Tuesday, August 22, 2017

Ladies of the Ticker by George Robb

book cover
Ladies of the Ticker:
Women and Wall Street from the Gilded Age to the Great Depression
by George Robb

ISBN-13: 9780252082719
Paperback: 280 pages
Publisher: University of Illinois Press
Released: Aug. 15, 2017

Source: ebook review copy from the publisher through NetGalley.

Book Description, Modified from Goodreads:
Long overlooked in histories of finance, women played an essential role in areas such as banking and the stock market during the late nineteenth and early twentieth centuries. Yet their presence sparked ongoing controversy. Hetty Green's golden touch brought her millions, but she outraged critics with her rejection of domesticity. Progressives like Victoria Woodhull, meanwhile, saw financial acumen as more important for women than the vote.

George Robb's pioneering study sheds a light on the financial methods, accomplishments, and careers of three generations of women. Plumbing sources from stock brokers' ledgers to media coverage, Robb reveals the many ways women invested their capital while exploring their differing sources of information, approaches to finance, interactions with markets, and levels of expertise.

He also rediscovers the forgotten women bankers, brokers, and speculators who blazed new trails--and sparked public outcries over women's unsuitability for the predatory rough-and-tumble of market capitalism. Entertaining and vivid with details, Ladies of the Ticker sheds light on the trailblazers who transformed Wall Street into a place for women's work.

My Review:
Ladies of the Ticker is a history of women involved in the American stock market from around the 1880s to 1920s. The author started by describing the laws (in England and America) that made it difficult for women to control and invest their own money and the changes that came about in the late 1800s that allowed more women to invest in stocks and bonds.

The rest of the book focused "the Gilded Age to the Great Depression." He started by describing how novels, magazines, financial manuals, and similar sources portrayed the stock market and women who invested in bonds or stocks.
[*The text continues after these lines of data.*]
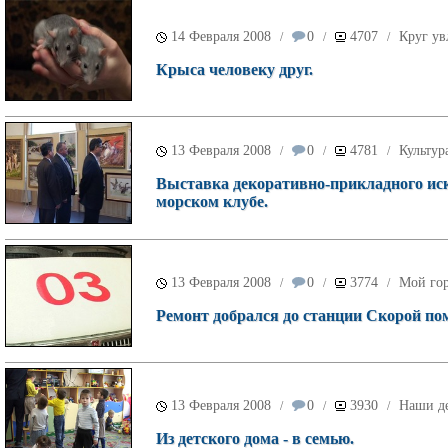
14 Февраля 2008
0
4707
Круг ув
/
/
/
Крыса человеку друг.
13 Февраля 2008
0
4781
Культур
/
/
/
Выставка декоративно-прикладного иск
морском клубе.
13 Февраля 2008
0
3774
Мой го
/
/
/
Ремонт добрался до станции Скорой по
13 Февраля 2008
0
3930
Наши д
/
/
/
Из детского дома - в семью.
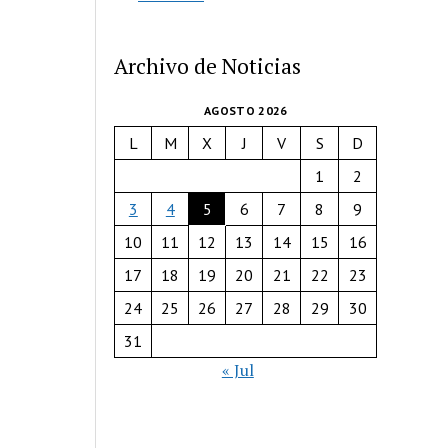
Archivo de Noticias
AGOSTO 2026
L
M
X
J
V
S
D
1
2
3
4
5
6
7
8
9
10
11
12
13
14
15
16
17
18
19
20
21
22
23
24
25
26
27
28
29
30
31
« Jul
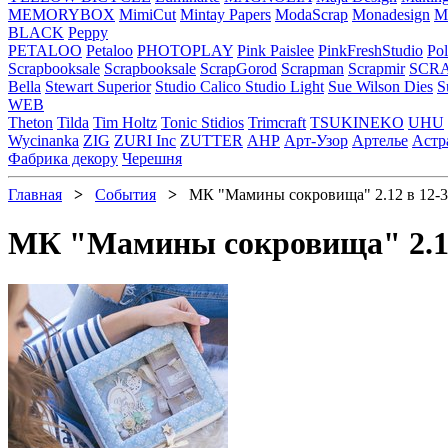
MEMORYBOX
MimiCut
Mintay Papers
ModaScrap
Monadesign
Mr
BLACK
Peppy
PETALOO
Petaloo
PHOTOPLAY
Pink Paislee
PinkFreshStudio
Pol
Scrapbooksale
Scrapbooksale
ScrapGorod
Scrapman
Scrapmir
SCR
Bella
Stewart Superior
Studio Calico
Studio Light
Sue Wilson Dies
S
WEB
Theton
Tilda
Tim Holtz
Tonic Stidios
Trimcraft
TSUKINEKO
UHU
Wycinanka
ZIG
ZURI Inc
ZUTTER
АНР
Арт-Узор
Артелье
Астр
Фабрика декору
Черешня
Главная
>
События
>
МК "Мамины сокровища" 2.12 в 12-3
МК "Мамины сокровища" 2.12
He then looked at records from two stock brokers showing what women actually invested their money in, their investment habits, and how they acted in their correspondence with the stock broker. He acknowledged that women didn't all behave the same way, yet there were certain general trends. He contrasted women's investment behavior to the records of men's investments and to how popular culture portrayed women investors.

The author also talked about fraud (involving banks, stocks, and bonds) that was directed at women or that was done by women. He looked at the women's rights movement and how they promoted financial education and empowerment for women. He talked about early women brokers, capitalists, and financiers. Some parts read like biographies. We're told about several women who tried to set up as a stock brokers, what the press and such said about the woman, what she said about her past, and what we know about what happened to her. We also learned details about several women who carried out sensational financial frauds.

This book had an academic tone. As in, I felt like the topic had been carefully researched and a balanced view presented. As a woman who is interested in this time period and who invests in stocks, I found it very interesting. Overall, I'd recommend this book.

If you've read this book, what do you think about it? I'd be honored if you wrote your own opinion of the book in the comments.